**TÂCHE:** Recopiez telles quelles les lignes des enregistrements, en partant du tout début et jusqu'à la ligne contenant "Nella tabella seguente", celle-ci comprise.

**ENREGISTREMENTS FOURNIS:**
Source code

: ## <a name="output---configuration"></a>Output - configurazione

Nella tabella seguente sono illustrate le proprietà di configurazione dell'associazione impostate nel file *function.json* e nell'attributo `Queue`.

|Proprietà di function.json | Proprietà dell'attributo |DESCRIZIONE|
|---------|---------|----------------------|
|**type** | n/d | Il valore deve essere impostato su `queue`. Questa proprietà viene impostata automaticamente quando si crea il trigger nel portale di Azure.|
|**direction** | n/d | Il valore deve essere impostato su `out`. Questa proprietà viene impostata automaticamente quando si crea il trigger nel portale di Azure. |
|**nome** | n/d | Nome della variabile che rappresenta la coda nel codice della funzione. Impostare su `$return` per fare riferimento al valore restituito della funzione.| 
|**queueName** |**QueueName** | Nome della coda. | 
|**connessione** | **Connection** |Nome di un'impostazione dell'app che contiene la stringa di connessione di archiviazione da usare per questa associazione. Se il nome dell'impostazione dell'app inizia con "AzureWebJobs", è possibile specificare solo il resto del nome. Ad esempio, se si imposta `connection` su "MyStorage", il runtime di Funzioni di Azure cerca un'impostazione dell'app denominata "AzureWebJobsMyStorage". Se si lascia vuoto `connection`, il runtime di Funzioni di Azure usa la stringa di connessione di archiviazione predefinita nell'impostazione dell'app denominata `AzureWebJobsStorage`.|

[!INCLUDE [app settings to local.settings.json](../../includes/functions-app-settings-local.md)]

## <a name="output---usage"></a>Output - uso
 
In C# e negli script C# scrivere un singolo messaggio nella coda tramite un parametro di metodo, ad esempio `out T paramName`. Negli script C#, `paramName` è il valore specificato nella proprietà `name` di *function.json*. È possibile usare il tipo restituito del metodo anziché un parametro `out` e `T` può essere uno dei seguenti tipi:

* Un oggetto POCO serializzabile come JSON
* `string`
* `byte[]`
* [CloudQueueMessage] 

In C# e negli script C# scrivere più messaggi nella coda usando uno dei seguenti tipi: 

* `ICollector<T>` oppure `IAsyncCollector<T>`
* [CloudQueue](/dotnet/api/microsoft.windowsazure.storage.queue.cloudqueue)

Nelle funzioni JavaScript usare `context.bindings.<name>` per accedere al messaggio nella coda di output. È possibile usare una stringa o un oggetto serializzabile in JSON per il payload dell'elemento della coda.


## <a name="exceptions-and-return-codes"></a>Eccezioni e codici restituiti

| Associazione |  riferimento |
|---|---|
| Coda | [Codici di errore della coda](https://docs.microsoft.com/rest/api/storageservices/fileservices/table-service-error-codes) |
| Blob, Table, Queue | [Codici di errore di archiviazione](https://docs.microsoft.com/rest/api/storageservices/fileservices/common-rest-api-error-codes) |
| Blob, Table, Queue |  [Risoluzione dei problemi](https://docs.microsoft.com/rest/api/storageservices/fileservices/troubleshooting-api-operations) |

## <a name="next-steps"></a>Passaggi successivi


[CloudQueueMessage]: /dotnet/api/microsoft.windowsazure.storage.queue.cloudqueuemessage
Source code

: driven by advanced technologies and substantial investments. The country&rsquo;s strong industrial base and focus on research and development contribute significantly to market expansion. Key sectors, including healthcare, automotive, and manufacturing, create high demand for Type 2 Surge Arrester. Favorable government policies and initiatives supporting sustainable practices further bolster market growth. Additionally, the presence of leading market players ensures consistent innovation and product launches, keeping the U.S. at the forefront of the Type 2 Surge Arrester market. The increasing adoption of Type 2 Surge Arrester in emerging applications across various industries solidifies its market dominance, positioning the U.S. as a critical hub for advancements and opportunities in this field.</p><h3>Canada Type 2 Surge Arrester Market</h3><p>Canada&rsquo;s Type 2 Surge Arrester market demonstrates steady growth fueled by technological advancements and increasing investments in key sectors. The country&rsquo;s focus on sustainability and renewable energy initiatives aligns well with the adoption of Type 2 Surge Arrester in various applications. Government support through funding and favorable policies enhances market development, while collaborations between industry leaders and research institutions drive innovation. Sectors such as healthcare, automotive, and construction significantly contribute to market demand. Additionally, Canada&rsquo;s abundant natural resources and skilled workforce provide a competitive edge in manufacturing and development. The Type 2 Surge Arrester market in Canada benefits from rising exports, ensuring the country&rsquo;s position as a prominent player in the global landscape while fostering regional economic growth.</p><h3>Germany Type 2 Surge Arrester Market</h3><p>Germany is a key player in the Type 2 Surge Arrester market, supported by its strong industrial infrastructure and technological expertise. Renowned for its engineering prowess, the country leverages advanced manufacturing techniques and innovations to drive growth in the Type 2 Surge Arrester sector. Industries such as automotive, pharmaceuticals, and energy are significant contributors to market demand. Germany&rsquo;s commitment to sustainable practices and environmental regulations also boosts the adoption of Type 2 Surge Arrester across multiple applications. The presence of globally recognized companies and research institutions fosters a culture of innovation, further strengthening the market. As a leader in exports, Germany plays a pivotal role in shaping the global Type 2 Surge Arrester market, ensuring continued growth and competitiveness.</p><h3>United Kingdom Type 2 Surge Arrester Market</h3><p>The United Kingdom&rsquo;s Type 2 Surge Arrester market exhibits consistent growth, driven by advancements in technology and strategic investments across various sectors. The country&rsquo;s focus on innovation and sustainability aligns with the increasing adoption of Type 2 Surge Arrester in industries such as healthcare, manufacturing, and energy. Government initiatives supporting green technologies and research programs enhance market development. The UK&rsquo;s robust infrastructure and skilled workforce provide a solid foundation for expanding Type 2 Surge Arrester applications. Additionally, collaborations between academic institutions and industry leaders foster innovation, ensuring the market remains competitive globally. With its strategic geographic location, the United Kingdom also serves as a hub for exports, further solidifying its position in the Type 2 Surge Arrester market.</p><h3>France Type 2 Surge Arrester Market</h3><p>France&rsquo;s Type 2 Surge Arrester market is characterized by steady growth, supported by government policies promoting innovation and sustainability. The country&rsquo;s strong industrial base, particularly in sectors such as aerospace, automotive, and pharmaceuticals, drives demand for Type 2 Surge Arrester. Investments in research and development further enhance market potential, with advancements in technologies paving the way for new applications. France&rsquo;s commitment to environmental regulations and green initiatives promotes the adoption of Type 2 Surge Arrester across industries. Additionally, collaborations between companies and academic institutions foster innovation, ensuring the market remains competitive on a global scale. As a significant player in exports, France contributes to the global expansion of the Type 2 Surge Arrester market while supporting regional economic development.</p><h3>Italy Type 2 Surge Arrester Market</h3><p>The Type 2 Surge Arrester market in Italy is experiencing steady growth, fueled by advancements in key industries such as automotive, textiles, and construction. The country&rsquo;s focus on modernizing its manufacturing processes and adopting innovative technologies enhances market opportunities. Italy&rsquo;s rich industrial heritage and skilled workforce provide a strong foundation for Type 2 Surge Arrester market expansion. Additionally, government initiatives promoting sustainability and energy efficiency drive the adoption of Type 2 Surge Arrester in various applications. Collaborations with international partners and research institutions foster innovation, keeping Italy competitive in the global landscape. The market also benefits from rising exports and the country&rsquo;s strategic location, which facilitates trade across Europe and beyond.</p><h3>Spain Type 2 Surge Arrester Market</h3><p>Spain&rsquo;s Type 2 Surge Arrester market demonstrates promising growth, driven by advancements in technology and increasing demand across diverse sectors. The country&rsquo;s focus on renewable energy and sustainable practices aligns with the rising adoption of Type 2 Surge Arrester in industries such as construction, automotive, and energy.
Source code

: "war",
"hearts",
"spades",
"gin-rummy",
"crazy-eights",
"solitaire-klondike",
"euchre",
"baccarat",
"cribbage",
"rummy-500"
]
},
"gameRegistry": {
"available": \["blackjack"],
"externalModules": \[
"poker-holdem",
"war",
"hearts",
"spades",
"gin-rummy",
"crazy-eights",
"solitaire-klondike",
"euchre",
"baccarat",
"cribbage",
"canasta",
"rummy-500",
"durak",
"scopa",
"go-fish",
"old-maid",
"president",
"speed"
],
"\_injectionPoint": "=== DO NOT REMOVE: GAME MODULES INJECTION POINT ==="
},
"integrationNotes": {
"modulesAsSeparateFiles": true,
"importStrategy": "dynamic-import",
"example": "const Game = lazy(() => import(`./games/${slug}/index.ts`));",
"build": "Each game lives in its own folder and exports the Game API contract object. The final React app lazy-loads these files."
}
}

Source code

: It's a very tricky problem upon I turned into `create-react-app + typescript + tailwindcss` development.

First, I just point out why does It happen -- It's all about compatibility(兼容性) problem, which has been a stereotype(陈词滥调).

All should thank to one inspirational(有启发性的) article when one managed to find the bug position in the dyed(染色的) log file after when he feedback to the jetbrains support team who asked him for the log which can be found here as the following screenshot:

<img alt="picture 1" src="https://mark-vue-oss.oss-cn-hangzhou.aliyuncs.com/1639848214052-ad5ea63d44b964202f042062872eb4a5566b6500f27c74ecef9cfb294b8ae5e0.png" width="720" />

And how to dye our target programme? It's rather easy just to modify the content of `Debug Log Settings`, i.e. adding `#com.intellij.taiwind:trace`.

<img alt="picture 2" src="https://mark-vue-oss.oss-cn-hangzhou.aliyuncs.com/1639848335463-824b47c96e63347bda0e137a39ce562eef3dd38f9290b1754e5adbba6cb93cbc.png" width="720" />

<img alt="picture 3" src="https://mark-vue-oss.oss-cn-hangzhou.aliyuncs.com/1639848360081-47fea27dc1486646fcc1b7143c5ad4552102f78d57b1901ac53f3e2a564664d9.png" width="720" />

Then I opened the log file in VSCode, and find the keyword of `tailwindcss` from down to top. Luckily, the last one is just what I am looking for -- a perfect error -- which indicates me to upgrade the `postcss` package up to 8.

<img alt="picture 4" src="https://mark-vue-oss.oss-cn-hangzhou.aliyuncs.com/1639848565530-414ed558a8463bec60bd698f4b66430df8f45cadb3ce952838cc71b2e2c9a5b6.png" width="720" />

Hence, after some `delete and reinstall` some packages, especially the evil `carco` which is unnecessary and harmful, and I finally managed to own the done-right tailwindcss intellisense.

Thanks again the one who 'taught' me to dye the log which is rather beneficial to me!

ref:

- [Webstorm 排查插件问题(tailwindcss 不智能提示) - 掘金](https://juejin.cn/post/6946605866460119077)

**RÉPONSE FINALE:**
Source code

: ## <a name="output---configuration"></a>Output - configurazione

Nella tabella seguente sono illustrate le proprietà di configurazione dell'associazione impostate nel file *function.json* e nell'attributo `Queue`.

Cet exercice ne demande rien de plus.